In contrast, finasteride 1 mg oral tablet is a 5 alpha-reductase inhibitor that is specific for AGA. Both minoxidil and finasteride can achieve excellent results when used daily and consistently, and the extent of stabilization and improvement in hair growth after two years is similar in both. Finasteride, however, is contraindicated in women who are or may be pregnant and must be used with caution, as exposure to the drug will cause genital defects (hypospadius) in male fetuses.
According to Dr. Price, senescent alopecia is not a continuum of AGA and is a distinct entity. Studies in women and men show a significant decrease in scalp 5 alpha-reductase types 1 and 2 and in androgen receptor in patients with onset of hair thinning at age 60.
Although AGA and age-related hair thinning share a similar histology, they differ significantly in hormonal activity as well as in gene array studies. Studies have shown that in hair follicles of men ages 18 to 30 with AGA, there are higher levels of 5 alpha-reductase types 1 and 2 and androgen receptor in the frontal follicles than in the occipital follicles, and in hair follicles in men with senescent alopecia, there is a nearly two-fold decrease in levels of 5 alpha-reductase types 1 and 2 and androgen receptor when compared to males with AGA (Sawaya ME, Price VH. J Invest Dermatol. 1997;109(3):296-300).
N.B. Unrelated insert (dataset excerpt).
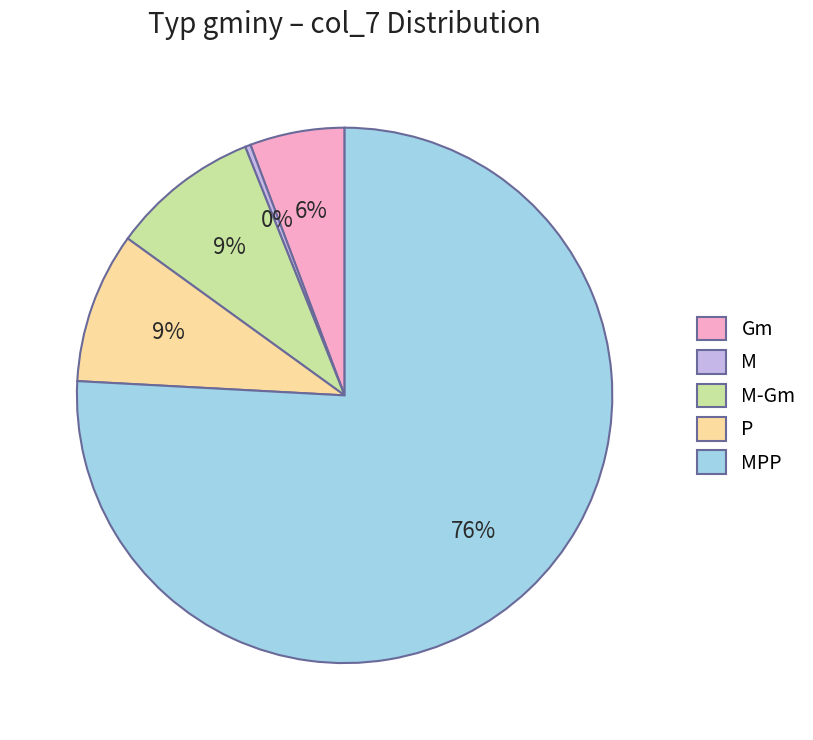

How many segments does this pie chart have?

5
Gene expression profiles show that in AGA, hair growth cycle genes are differentially expressed whereas in senescent alopecia, systemic senescent/aging genes are differentially expressed. The very different gene expression profiles suggest that AGA and senescent alopecia are two distinct disorders. Minoxidil can be useful in patients with senescent alopecia whereas finasteride will not be effective in this patient population.
Future treatment approaches for hair growth promotion could be agents that stimulate existing hair follicles Dr. Price said, including prostaglandin analogues such as bimatoprost (Latisse, Allergan). Another treatment approach could be aimed at stimulating new hair follicle formation via superficial skin wounding, first introduced by George Cotsarelis, M.D.
“The medical management of female pattern hair loss requires agents that prolong anagen and reverse matrix reduction. Topical minoxidil is an appropriate treatment, irrespective of age of onset. While the judicious off-label use of finasteride has shown efficacy in selected pre-menopausal women, the medication is not effective in senescent or age-related alopecia, Dr. Price says.
Disclosures: Dr. Price is a consultant for Allergan and Follica.